Für vier Länder wird es richtig eng

Berlin. Zwei Uhren ticken. Die eine, die Schuldenuhr, läuft pro Sekunde um 2279 Euro weiter, pro Jahr um über 71 Milliarden Euro. Die andere steht im Grundgesetz. Bis 2016 muss der Bund, dem zwei Drittel der Schulden zuzuordnen sind, seinen Haushalt fast ausgleichen, und bis 2020 müssen die Länder ihre Etat-Lücken komplett wegsparen

Berlin. Zwei Uhren ticken. Die eine, die Schuldenuhr, läuft pro Sekunde um 2279 Euro weiter, pro Jahr um über 71 Milliarden Euro. Die andere steht im Grundgesetz. Bis 2016 muss der Bund, dem zwei Drittel der Schulden zuzuordnen sind, seinen Haushalt fast ausgleichen, und bis 2020 müssen die Länder ihre Etat-Lücken komplett wegsparen. In vielen Ländern wird die unangenehme Botschaft aber noch verdrängt.So haben nach einer gestern in Berlin präsentierten Übersicht des Bundes der Steuerzahler erst zwei Bundesländer, Rheinland-Pfalz und Schleswig-Holstein, die grundgesetzliche Schuldenbremse in ihre Landesverfassungen übernommen. In Sachsen-Anhalt gehört sie immerhin zur Haushaltsordnung. Dass die Verpflichtung in beide Paragrafenwerke Einzug hält, forderte Steuerzahlerpräsident Karl Heinz Däke. Nur so entwickle sich ein entsprechendes Bewusstsein bei den Landespolitikern. Derzeit freilich finden vielerorts Wahlkämpfe statt, in denen eher zusätzliche Wohltaten versprochen werden.

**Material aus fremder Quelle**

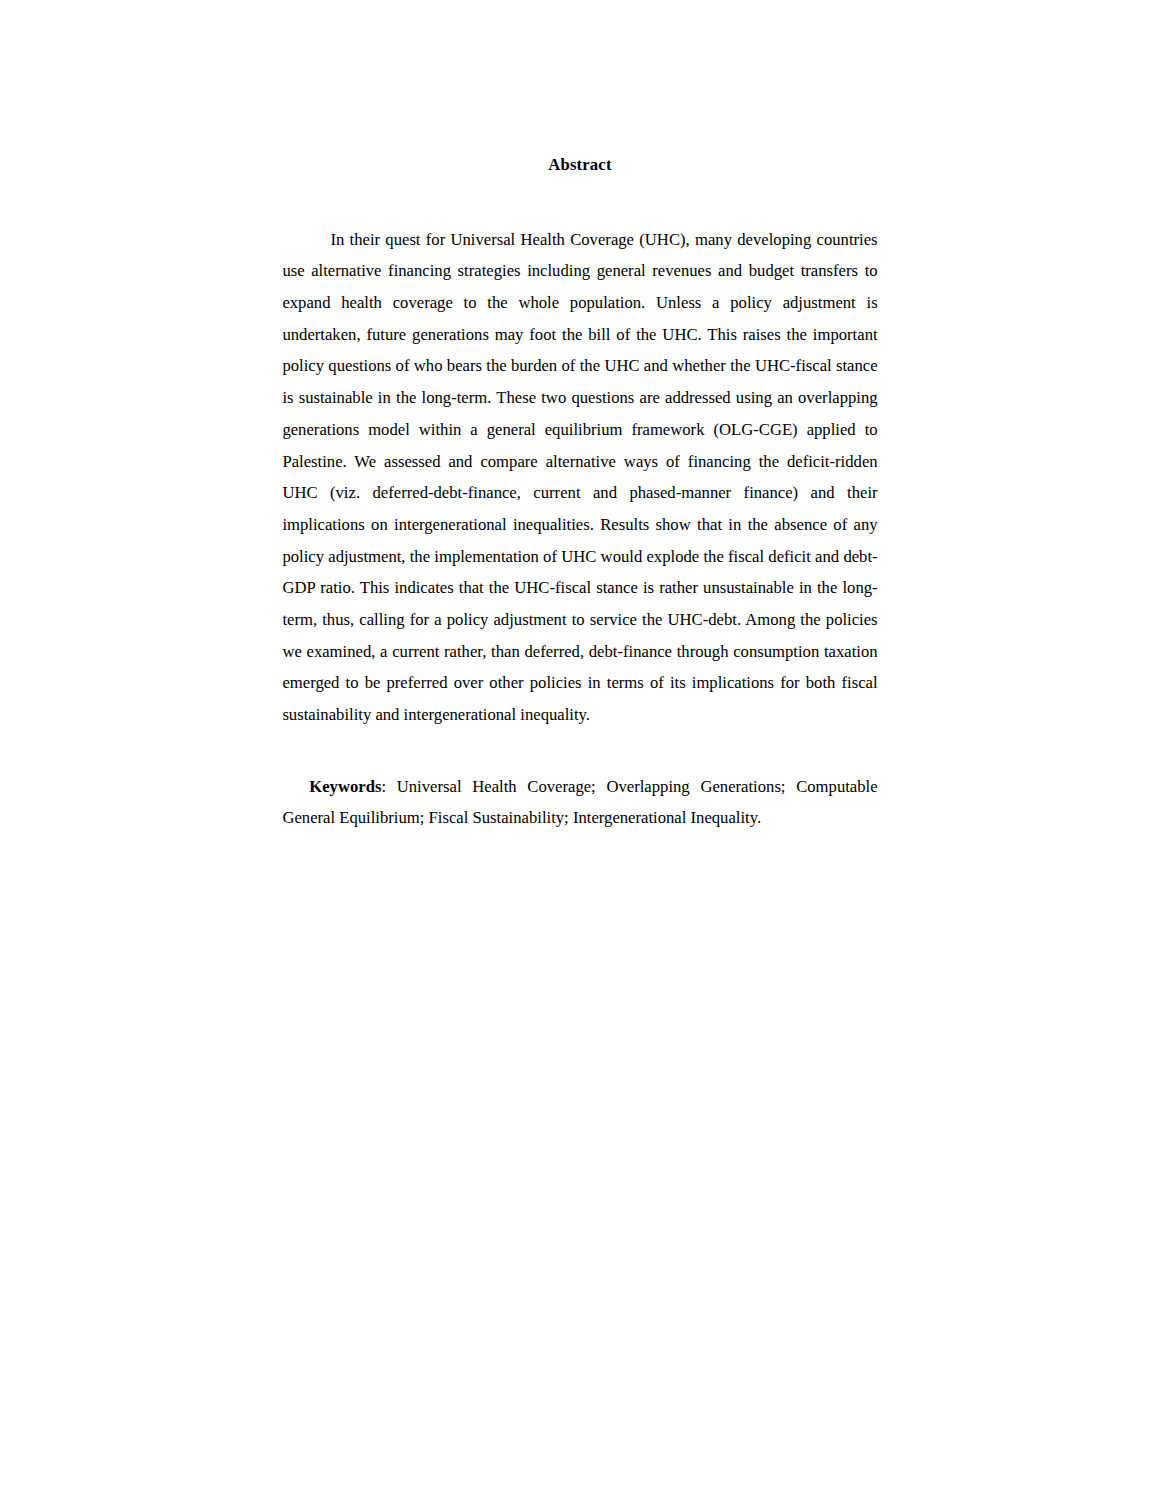Abstract
In their quest for Universal Health Coverage (UHC), many developing countries use alternative financing strategies including general revenues and budget transfers to expand health coverage to the whole population. Unless a policy adjustment is undertaken, future generations may foot the bill of the UHC. This raises the important policy questions of who bears the burden of the UHC and whether the UHC-fiscal stance is sustainable in the long-term. These two questions are addressed using an overlapping generations model within a general equilibrium framework (OLG-CGE) applied to Palestine. We assessed and compare alternative ways of financing the deficit-ridden UHC (viz. deferred-debt-finance, current and phased-manner finance) and their implications on intergenerational inequalities. Results show that in the absence of any policy adjustment, the implementation of UHC would explode the fiscal deficit and debt-GDP ratio. This indicates that the UHC-fiscal stance is rather unsustainable in the long-term, thus, calling for a policy adjustment to service the UHC-debt. Among the policies we examined, a current rather, than deferred, debt-finance through consumption taxation emerged to be preferred over other policies in terms of its implications for both fiscal sustainability and intergenerational inequality.
Keywords: Universal Health Coverage; Overlapping Generations; Computable General Equilibrium; Fiscal Sustainability; Intergenerational Inequality.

Dass die Zeit drängt, zeigte eine aktuelle Analyse des Kölner Instituts der deutschen Wirtschaft (IW), die mit allen Details im Internet unter www.dasrichtigetun.de abrufbar ist. Nur Sachsen und Bayern können sich demnach beruhigt zurücklehnen. Sie haben beide relativ geringe Schulden (Sachsen 1565 Euro pro Kopf, Bayern 2340 Euro), verbrauchen wenig für Zinsen (89 und 83 Euro pro Kopf) und können relativ viel für Zukunftsinvestitionen ausgeben, was sich laut Gutachten mittelfristig in höheren Steuereinnahmen niederschlagen wird.

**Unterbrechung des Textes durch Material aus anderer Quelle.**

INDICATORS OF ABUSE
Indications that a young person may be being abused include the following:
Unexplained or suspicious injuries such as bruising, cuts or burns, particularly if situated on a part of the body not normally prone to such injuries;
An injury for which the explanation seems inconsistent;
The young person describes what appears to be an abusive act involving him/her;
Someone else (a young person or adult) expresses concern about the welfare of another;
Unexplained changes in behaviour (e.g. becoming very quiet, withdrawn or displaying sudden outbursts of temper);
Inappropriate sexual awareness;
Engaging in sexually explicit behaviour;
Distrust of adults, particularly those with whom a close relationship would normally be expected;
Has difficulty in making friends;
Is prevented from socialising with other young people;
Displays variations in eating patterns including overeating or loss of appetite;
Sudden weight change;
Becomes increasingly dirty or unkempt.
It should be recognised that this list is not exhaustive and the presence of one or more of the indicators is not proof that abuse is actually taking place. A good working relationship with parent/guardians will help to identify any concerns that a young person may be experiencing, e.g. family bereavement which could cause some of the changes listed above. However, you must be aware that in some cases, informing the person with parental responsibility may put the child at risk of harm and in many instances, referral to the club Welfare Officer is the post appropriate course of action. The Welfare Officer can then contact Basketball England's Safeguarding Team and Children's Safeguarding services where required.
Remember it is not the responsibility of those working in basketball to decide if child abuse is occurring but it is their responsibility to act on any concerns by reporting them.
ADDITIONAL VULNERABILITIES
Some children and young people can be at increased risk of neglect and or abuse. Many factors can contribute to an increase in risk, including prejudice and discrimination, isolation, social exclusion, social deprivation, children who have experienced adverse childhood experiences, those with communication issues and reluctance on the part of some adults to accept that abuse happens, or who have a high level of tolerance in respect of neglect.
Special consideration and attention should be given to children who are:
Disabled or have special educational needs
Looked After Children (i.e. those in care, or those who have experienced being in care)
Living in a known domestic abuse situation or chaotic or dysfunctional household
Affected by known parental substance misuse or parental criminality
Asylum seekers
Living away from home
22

Baden-Württemberg, Hessen und Niedersachsen haben mit rund 5000 bis 7000 Euro drei Mal so viele Schulden pro Kopf, können die weitere Neuverschuldung aber abbauen, wenn sie überall dort sparen, wo nicht Gesetze oder Verträge sie zu Ausgaben zwingen. Freilich werde das, so die IW-Gutachter, eine "echte Herausforderung" werden. Ebenfalls zur Mittelgruppe gehören die ostdeutschen Länder Brandenburg, Mecklenburg-Vorpommern, Sachsen-Anhalt und Thüringen, die zwar alle Schuldenstände von 6000 bis 9000 Euro pro Kopf angehäuft haben, aber auch jedes Jahr sehr viel investieren, so dass sich bald ihre Lage verbessern dürfte. Ganz schlecht sieht es hingegen für Nordrhein-Westfalen, Rheinland-Pfalz, das Saarland und Schleswig-Holstein aus. Hier gibt es hohe Defizite (Spitzenreiter Saarland mit 11 374 Euro pro Kopf) und niedrige Investitionsquoten; zumeist ist auch der Sparspielraum gering. Für das Saarland und Schleswig-Holstein hatte der nationale Stabilitätsrat im letzten Herbst bereits eine drohende Haushaltsnotlage festgestellt; die könne auch in Nordrhein-Westfalen und Rheinland-Pfalz eintreten, meinen die Gutachter. Noch schlechter geht es den drei Stadtstaaten Berlin, Bremen und Hamburg, die gesondert untersucht wurden. Bei ihnen ist wegen der besonderen Struktur der Anteil der variablen Ausgaben am Haushalt, sei es für Kultur oder Soziales, mit rund 40 Prozent in der Regel fast doppelt so hoch wie in den Flächenstaaten - also theoretisch auch die Möglichkeit, Einschnitte vorzunehmen. Allerdings ist das in den Stadtstaaten auch am schmerzhaftesten.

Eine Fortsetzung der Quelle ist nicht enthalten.